STUDY TEXT
We are not blank slates that can be overwritten in any arbitrary pattern, as Locke falsely imagined and as 19th liberals -- including Marx, in his mutant way -- believed.
We're behaviorally flexible, more so than any other mammal, but not infinitely so.
Eg., hunter-gatherers worked only 3-4 hours a day, on average. Judging by their height (as tall as or taller than moderns) they ate better than human beings were to do until modern times.
And they didn't have much rivalry for material possessions, because they couldn't accumulate more than they (or the women, really) could carry around, being foot-nomads.
But they still fought each other, in groups and individually, and strove for power in their (small-scale, face-to-face) societies.
In our society people contend for money and possessions not because they're inherently valuable (beyond a sufficiency) but because they're markers, counters, chips in the game of power.

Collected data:
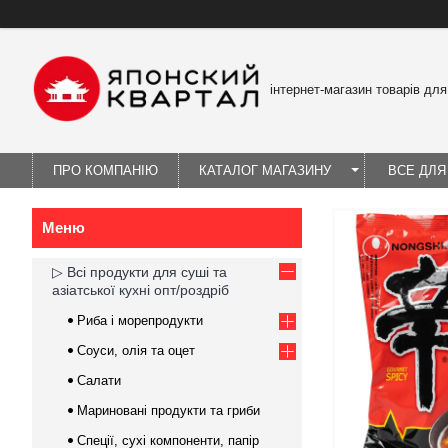
інтернет-магазин товарів для
ПРО КОМПАНІЮ
КАТАЛОГ МАГАЗИНУ
ВСЕ ДЛЯ
▷ Всі продукти для суші та
азіатської кухні опт/роздріб
Риба і морепродукти
Соуси, олія та оцет
Салати
Мариновані продукти та гриби
Спеції, сухі компоненти, папір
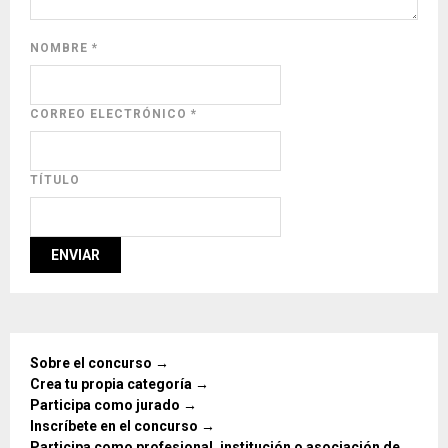
NOMBRE
*
CORREO ELECTRÓNICO
*
TÍTULO
Sobre el concurso →
Crea tu propia categoría →
Participa como jurado →
Inscríbete en el concurso →
Participa como profesional, institución o asociación de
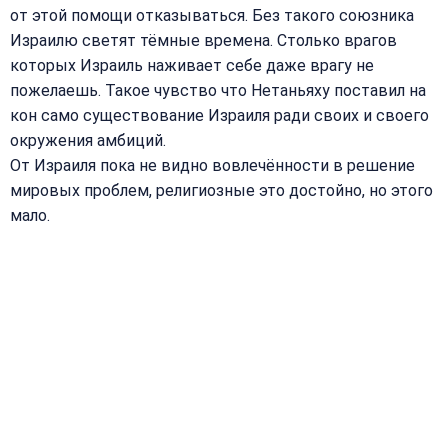
от этой помощи отказываться. Без такого союзника
Израилю светят тёмные времена. Столько врагов
которых Израиль наживает себе даже врагу не
пожелаешь. Такое чувство что Нетаньяху поставил на
кон само существование Израиля ради своих и своего
окружения амбиций.
От Израиля пока не видно вовлечённости в решение
мировых проблем, религиозные это достойно, но этого
мало.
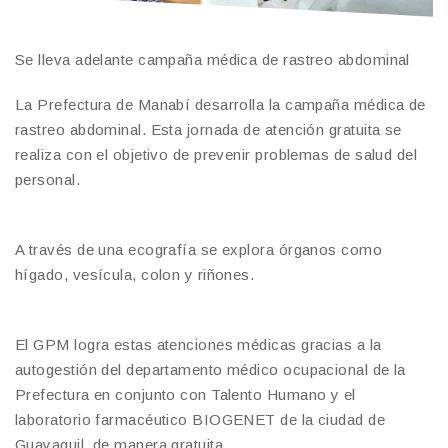
Se lleva adelante campaña médica de rastreo abdominal
La Prefectura de Manabí desarrolla la campaña médica de
rastreo abdominal. Esta jornada de atención gratuita se
realiza con el objetivo de prevenir problemas de salud del
personal.
A través de una ecografía se explora órganos como
hígado, vesícula, colon y riñones.
El GPM logra estas atenciones médicas gracias a la
autogestión del departamento médico ocupacional de la
Prefectura en conjunto con Talento Humano y el
laboratorio farmacéutico BIOGENET de la ciudad de
Guayaquil, de manera gratuita.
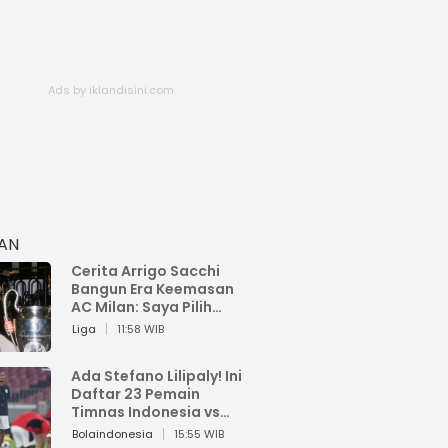
HAN
Cerita Arrigo Sacchi
Bangun Era Keemasan
AC Milan: Saya Pilih
Pemain dari Isi Otaknya
Liga
11:58 WIB
Ada Stefano Lilipaly! Ini
Daftar 23 Pemain
Timnas Indonesia vs
China
Bolaindonesia
15:55 WIB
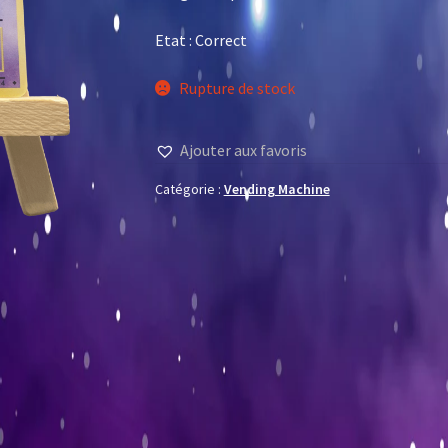
Etat : Correct
Rupture de stock
Ajouter aux favoris
Catégorie :
Vending Machine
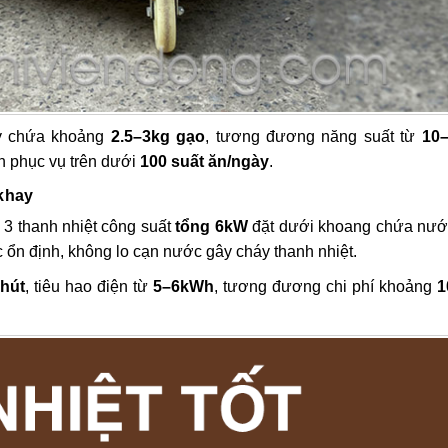
ay chứa khoảng
2.5–3kg gạo
, tương đương năng suất từ
10
n phục vụ trên dưới
100 suất ăn/ngày
.
 khay
3 thanh nhiệt công suất
tổng 6kW
đặt dưới khoang chứa nướ
 ổn định, không lo cạn nước gây cháy thanh nhiệt.
hút
, tiêu hao điện từ
5–6kWh
, tương đương chi phí khoảng
1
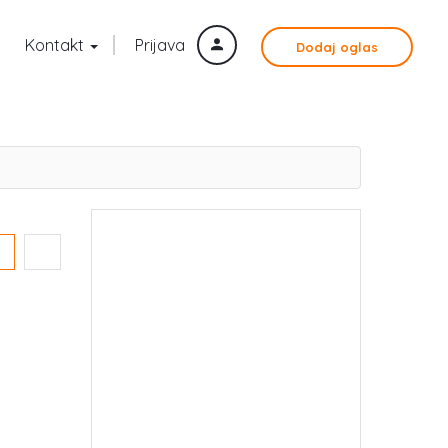
Kontakt
Prijava
Dodaj oglas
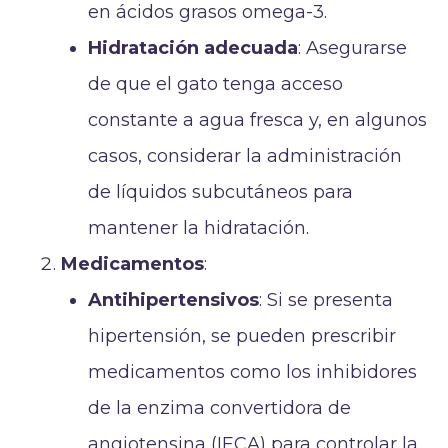
en ácidos grasos omega-3.
Hidratación adecuada
: Asegurarse
de que el gato tenga acceso
constante a agua fresca y, en algunos
casos, considerar la administración
de líquidos subcutáneos para
mantener la hidratación.
Medicamentos
:
Antihipertensivos
: Si se presenta
hipertensión, se pueden prescribir
medicamentos como los inhibidores
de la enzima convertidora de
angiotensina (IECA) para controlar la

TO-DO ITEM A
List the three words the passage on human nature uses to describe money and possessions in the game of power.
TO-DO ITEM B
Please reproduce the rows, starting at the beginning of the rows and ending at the line that contains "Guayaquil, de manera gratuita.", leaving the pictures out.

EXERCISE ANSWER A
markers, counters, chips

EXERCISE ANSWER B
інтернет-магазин товарів для
ПРО КОМПАНІЮ
КАТАЛОГ МАГАЗИНУ
ВСЕ ДЛЯ
▷ Всі продукти для суші та
азіатської кухні опт/роздріб
Риба і морепродукти
Соуси, олія та оцет
Салати
Мариновані продукти та гриби
Спеції, сухі компоненти, папір
NOMBRE
*
CORREO ELECTRÓNICO
*
TÍTULO
Sobre el concurso →
Crea tu propia categoría →
Participa como jurado →
Inscríbete en el concurso →
Participa como profesional, institución o asociación de
от этой помощи отказываться. Без такого союзника
Израилю светят тёмные времена. Столько врагов
которых Израиль наживает себе даже врагу не
пожелаешь. Такое чувство что Нетаньяху поставил на
кон само существование Израиля ради своих и своего
окружения амбиций.
От Израиля пока не видно вовлечённости в решение
мировых проблем, религиозные это достойно, но этого
мало.
Se lleva adelante campaña médica de rastreo abdominal
La Prefectura de Manabí desarrolla la campaña médica de
rastreo abdominal. Esta jornada de atención gratuita se
realiza con el objetivo de prevenir problemas de salud del
personal.
A través de una ecografía se explora órganos como
hígado, vesícula, colon y riñones.
El GPM logra estas atenciones médicas gracias a la
autogestión del departamento médico ocupacional de la
Prefectura en conjunto con Talento Humano y el
laboratorio farmacéutico BIOGENET de la ciudad de
Guayaquil, de manera gratuita.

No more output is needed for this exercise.